Well Gemini completely hallucinated command line switches on a recent question I...

mptest · 2024-10-14T00:22:42.000000Z

In my experience o1 is not comparable to any other llm experience. I have had multiple phd friends test it - it's what has turned them from stochastic parrot campers to possible believers

and to be clear - as a layman, (in almost every field) I've recognized that llm's weren't up to the challenge of disavowing that notion from my phd friends up until o1 and never even tried, even though I've 'believed' since gpt 2

Tostino · 2024-10-14T01:27:26.000000Z

I haven't found really any use case that o1 was better than 4o or 3.5 Sonnet that related to actual work.

Any time I tried some of the more complex prompts I was working through something with Sonnet or 4o, o1 would totally miss important points and ignore a lot of the instructions while going really deep trying to figure out some relatively basic portions of the prompt.
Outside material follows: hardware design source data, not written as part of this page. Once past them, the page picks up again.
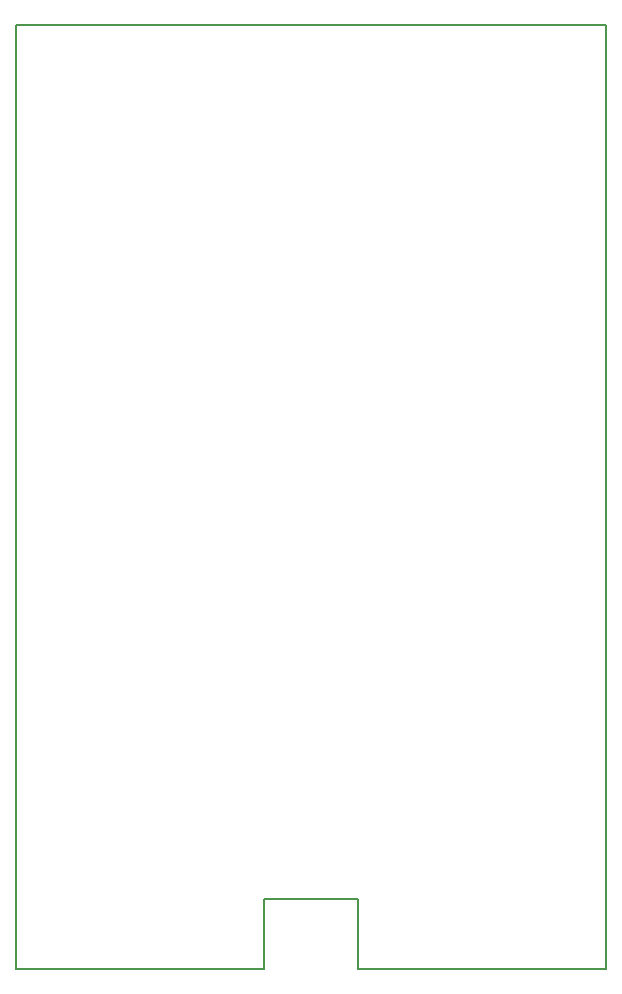
<source format=gbr>
G04 #@! TF.GenerationSoftware,KiCad,Pcbnew,(5.1.8)-1*
G04 #@! TF.CreationDate,2020-12-29T10:05:09+01:00*
G04 #@! TF.ProjectId,TinXsat,54696e58-7361-4742-9e6b-696361645f70,rev?*
G04 #@! TF.SameCoordinates,Original*
G04 #@! TF.FileFunction,Profile,NP*
%FSLAX46Y46*%
G04 Gerber Fmt 4.6, Leading zero omitted, Abs format (unit mm)*
G04 Created by KiCad (PCBNEW (5.1.8)-1) date 2020-12-29 10:05:09*
%MOMM*%
%LPD*%
G01*
G04 APERTURE LIST*
G04 #@! TA.AperFunction,Profile*
%ADD10C,0.150000*%
G04 #@! TD*
G04 APERTURE END LIST*
D10*
X79000000Y-124000000D02*
X71000000Y-124000000D01*
X79000000Y-130000000D02*
X79000000Y-124000000D01*
X71000000Y-130000000D02*
X71000000Y-124000000D01*
X100000000Y-130000000D02*
X79000000Y-130000000D01*
X71000000Y-130000000D02*
X50000000Y-130000000D01*
X50000000Y-130000000D02*
X50000000Y-50000000D01*
X100000000Y-50000000D02*
X100000000Y-130000000D01*
X50000000Y-50000000D02*
X100000000Y-50000000D01*
M02*

</source>
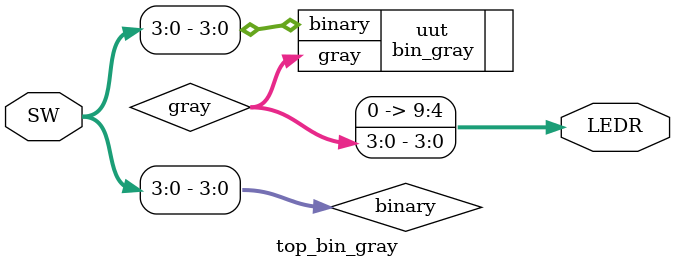
<source format=v>
module top_bin_gray (
    input  [9:0] SW,     // Switches on DE10-Lite board
    output [9:0] LEDR    // LEDs on DE10-Lite board
);

wire [3:0] binary;       // 4-bit binary input from switches
wire [3:0] gray;         // 4-bit Gray code output

// Assign binary input from SW[3:0]
assign binary = SW[3:0];  // Use SW[3] to SW[0] as binary input

// Instantiate Binary to Gray converter
bin_gray uut (
    .binary(binary),
    .gray(gray)
);

// Display Gray code output on LEDR[3:0]
assign LEDR[3:0] = gray;     // Show Gray code on LEDs 0 to 3
assign LEDR[9:4] = 6'b000000; // Turn off unused LEDs

endmodule
</source>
Seems fine for reasonably simple prompts, but gets caught up when things get deeper.

mptest · 2024-10-14T01:32:26.000000Z

Yeah, I generally agree with that. Why I said it only moved them from stochastic parrot campers to "possible" believers - to clarify, the few I've had test it have all pretty much said "this feels like it could lead to real reasoning/productivity/advances/intelligence".